More noise than signal

Art School Confidential

Republished from the show notes of my other site, Fuds on Film.

The second of our Terry Zwigoff / Daniel Clowes joints, Art School Confidential sees Max Minghella’s Jerome go to – where else – an art school, Strathmore, with a self stated aim of becoming the worlds greatest artist. His game plan is thrown off when he falls for Sophia Myles’s Audrey, an art model, and by his fellow students not appreciating his classical depictions as much as the more experimental works, such as from Matt Keeslar’s Jonah, who soon becomes a professional and romantic rival. Oh, and all this plays against a sub plot of an ongoing series of on-campus murders, that, inevitably, will be intersect with Jerome’s life.

It shares more than a few strands of DNA with Ghost World, to be sure – a less than entirely sympathetic protagonist, and a black, tending towards cruel sense of humour, and it certainly has moments where it’s almost as good as Zwigoff’s previous film.

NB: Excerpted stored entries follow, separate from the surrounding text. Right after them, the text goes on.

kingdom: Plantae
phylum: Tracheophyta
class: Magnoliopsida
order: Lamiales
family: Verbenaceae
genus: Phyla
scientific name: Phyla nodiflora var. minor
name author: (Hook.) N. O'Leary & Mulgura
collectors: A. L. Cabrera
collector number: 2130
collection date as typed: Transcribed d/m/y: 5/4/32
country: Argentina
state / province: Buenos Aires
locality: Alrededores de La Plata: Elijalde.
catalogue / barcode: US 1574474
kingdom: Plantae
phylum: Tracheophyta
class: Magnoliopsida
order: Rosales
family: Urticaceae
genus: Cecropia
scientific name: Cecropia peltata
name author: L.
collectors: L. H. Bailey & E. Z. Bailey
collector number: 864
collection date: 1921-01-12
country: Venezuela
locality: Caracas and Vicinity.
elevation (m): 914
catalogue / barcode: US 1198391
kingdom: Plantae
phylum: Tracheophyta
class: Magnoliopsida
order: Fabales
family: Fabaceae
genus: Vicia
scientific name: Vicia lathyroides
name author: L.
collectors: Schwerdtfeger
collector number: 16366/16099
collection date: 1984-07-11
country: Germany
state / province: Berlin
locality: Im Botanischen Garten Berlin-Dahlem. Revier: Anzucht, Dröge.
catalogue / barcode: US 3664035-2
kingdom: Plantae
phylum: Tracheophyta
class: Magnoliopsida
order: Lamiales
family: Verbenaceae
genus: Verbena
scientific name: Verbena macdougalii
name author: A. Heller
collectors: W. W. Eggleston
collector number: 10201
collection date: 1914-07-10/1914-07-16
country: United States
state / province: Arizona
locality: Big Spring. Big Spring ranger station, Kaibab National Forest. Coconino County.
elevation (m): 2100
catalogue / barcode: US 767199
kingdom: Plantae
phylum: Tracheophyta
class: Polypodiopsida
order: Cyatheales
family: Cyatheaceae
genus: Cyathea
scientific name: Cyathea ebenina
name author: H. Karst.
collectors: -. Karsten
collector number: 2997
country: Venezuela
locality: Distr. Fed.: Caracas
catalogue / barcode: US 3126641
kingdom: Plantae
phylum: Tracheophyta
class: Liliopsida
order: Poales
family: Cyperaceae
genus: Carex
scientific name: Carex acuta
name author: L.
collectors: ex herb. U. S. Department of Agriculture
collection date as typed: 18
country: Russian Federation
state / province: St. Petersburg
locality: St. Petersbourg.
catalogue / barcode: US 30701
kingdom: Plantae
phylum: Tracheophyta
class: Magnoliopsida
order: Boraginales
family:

However, not all that many of those moments, and the points in-between are, well, not bad, perhaps, but not all that remarkable.

Primarily the difference is in our protagonist. I find Ghost World’s Thora rather more relatably confused – whereas Jerome seems to confuse John Malkovich’s Professor Sandiford’s advice to be his authentic self with just being a prick for little reason, which while set up at the start of the film with advice from Adam Scott’s douchbag art world celeb, is still just being a prick, for little reason.

I’m sure his initial very narrow definition of what constitutes proper art will hit a chord with many, and this is intended in part as a satire of the art world. But Jerome has same mindset for the artist as well as the art, and seems incapable of showing empathy for others, so, in turn we’re not minded to show him any empathy.

But this isn’t dealt with enough for it to be a feature rather than a bug – it’s diet Brechtian, just one calorie, not Brechtian enough. A familiar flavour but none of the sugar rush. The same is true, to an extent, of Ghost World, but it’s somehow less of a concern there – probably because it had better lead actors.

As such, it’s tough to care about the central character’s emotional struggles, which cuts out the heart of the film. There is, however, enough going on around the edges such that this isn’t a complete washout. The supporting cast is pretty good, from the established hands like Malkovich, Angelica Huston, Jim Broadbent, and Steve Buscemi, and also the younger cast like Ethan Suplee and Joel Moore. The slasher sub-plot is not exactly high on the believably index, but makes for a handful of fun scenes towards the end of things which do a bit of papering over the failure of the film’s central thrust.

But, ultimately, it’s not all that remarkable. While planning out this episode I did wonder how this had sailed by me completely, given that I rather like Ghost World, but I now see why. It’s nothing like as awful as its metatomato ratings or its box office flop status would portent, but even with as much generosity as I can muster this isn’t really a film I’d recommend, with the possible exception of those either in or having escaped from art school.